→ **Work instruction**: Copy each of the following lines word for word, keeping every character and the original order.
─── Data for processing ───
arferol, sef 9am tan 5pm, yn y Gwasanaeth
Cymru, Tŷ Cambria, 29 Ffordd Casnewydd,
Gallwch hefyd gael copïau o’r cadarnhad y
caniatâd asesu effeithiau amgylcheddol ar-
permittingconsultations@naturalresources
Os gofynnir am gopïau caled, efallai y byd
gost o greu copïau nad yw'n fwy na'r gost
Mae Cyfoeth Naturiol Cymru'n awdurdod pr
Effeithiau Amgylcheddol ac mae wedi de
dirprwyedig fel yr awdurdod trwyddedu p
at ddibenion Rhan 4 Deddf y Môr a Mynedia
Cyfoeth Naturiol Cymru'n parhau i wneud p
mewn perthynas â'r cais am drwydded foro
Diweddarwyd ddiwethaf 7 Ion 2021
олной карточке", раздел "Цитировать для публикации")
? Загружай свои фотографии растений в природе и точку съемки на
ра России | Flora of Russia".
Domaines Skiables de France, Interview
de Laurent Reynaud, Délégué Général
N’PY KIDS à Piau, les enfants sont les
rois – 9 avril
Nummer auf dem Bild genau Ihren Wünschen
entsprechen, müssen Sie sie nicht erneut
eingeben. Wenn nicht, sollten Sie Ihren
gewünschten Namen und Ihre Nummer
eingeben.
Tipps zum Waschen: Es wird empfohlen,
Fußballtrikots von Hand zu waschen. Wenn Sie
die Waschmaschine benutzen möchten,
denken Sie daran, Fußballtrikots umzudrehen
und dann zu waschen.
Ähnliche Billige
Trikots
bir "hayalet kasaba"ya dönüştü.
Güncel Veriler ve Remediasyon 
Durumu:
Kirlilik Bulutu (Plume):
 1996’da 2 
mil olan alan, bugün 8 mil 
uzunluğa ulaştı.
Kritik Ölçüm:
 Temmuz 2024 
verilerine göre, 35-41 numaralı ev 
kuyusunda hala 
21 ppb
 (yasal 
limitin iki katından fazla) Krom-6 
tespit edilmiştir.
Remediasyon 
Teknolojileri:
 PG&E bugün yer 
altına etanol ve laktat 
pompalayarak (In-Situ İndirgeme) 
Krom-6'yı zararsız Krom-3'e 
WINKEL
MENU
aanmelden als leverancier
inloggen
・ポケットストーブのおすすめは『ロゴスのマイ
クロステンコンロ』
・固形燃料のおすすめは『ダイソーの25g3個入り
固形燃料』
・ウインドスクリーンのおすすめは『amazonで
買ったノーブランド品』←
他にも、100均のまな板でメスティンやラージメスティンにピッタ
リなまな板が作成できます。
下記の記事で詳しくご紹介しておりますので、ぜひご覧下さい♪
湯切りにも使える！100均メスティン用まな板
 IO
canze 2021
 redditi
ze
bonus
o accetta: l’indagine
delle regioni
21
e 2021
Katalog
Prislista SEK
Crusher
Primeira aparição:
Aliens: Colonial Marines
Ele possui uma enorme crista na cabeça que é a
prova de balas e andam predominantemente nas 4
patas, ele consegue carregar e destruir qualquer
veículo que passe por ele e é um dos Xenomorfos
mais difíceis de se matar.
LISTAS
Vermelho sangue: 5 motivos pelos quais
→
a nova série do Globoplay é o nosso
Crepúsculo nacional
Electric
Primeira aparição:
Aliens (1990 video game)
───
→ **Written response**:
arferol, sef 9am tan 5pm, yn y Gwasanaeth
Cymru, Tŷ Cambria, 29 Ffordd Casnewydd,
Gallwch hefyd gael copïau o’r cadarnhad y
caniatâd asesu effeithiau amgylcheddol ar-
permittingconsultations@naturalresources
Os gofynnir am gopïau caled, efallai y byd
gost o greu copïau nad yw'n fwy na'r gost
Mae Cyfoeth Naturiol Cymru'n awdurdod pr
Effeithiau Amgylcheddol ac mae wedi de
dirprwyedig fel yr awdurdod trwyddedu p
at ddibenion Rhan 4 Deddf y Môr a Mynedia
Cyfoeth Naturiol Cymru'n parhau i wneud p
mewn perthynas â'r cais am drwydded foro
Diweddarwyd ddiwethaf 7 Ion 2021
олной карточке", раздел "Цитировать для публикации")
? Загружай свои фотографии растений в природе и точку съемки на
ра России | Flora of Russia".
Domaines Skiables de France, Interview
de Laurent Reynaud, Délégué Général
N’PY KIDS à Piau, les enfants sont les
rois – 9 avril
Nummer auf dem Bild genau Ihren Wünschen
entsprechen, müssen Sie sie nicht erneut
eingeben. Wenn nicht, sollten Sie Ihren
gewünschten Namen und Ihre Nummer
eingeben.
Tipps zum Waschen: Es wird empfohlen,
Fußballtrikots von Hand zu waschen. Wenn Sie
die Waschmaschine benutzen möchten,
denken Sie daran, Fußballtrikots umzudrehen
und dann zu waschen.
Ähnliche Billige
Trikots
bir "hayalet kasaba"ya dönüştü.
Güncel Veriler ve Remediasyon 
Durumu:
Kirlilik Bulutu (Plume):
 1996’da 2 
mil olan alan, bugün 8 mil 
uzunluğa ulaştı.
Kritik Ölçüm:
 Temmuz 2024 
verilerine göre, 35-41 numaralı ev 
kuyusunda hala 
21 ppb
 (yasal 
limitin iki katından fazla) Krom-6 
tespit edilmiştir.
Remediasyon 
Teknolojileri:
 PG&E bugün yer 
altına etanol ve laktat 
pompalayarak (In-Situ İndirgeme) 
Krom-6'yı zararsız Krom-3'e 
WINKEL
MENU
aanmelden als leverancier
inloggen
・ポケットストーブのおすすめは『ロゴスのマイ
クロステンコンロ』
・固形燃料のおすすめは『ダイソーの25g3個入り
固形燃料』
・ウインドスクリーンのおすすめは『amazonで
買ったノーブランド品』←
他にも、100均のまな板でメスティンやラージメスティンにピッタ
リなまな板が作成できます。
下記の記事で詳しくご紹介しておりますので、ぜひご覧下さい♪
湯切りにも使える！100均メスティン用まな板
 IO
canze 2021
 redditi
ze
bonus
o accetta: l’indagine
delle regioni
21
e 2021
Katalog
Prislista SEK
Crusher
Primeira aparição:
Aliens: Colonial Marines
Ele possui uma enorme crista na cabeça que é a
prova de balas e andam predominantemente nas 4
patas, ele consegue carregar e destruir qualquer
veículo que passe por ele e é um dos Xenomorfos
mais difíceis de se matar.
LISTAS
Vermelho sangue: 5 motivos pelos quais
→
a nova série do Globoplay é o nosso
Crepúsculo nacional
Electric
Primeira aparição:
Aliens (1990 video game)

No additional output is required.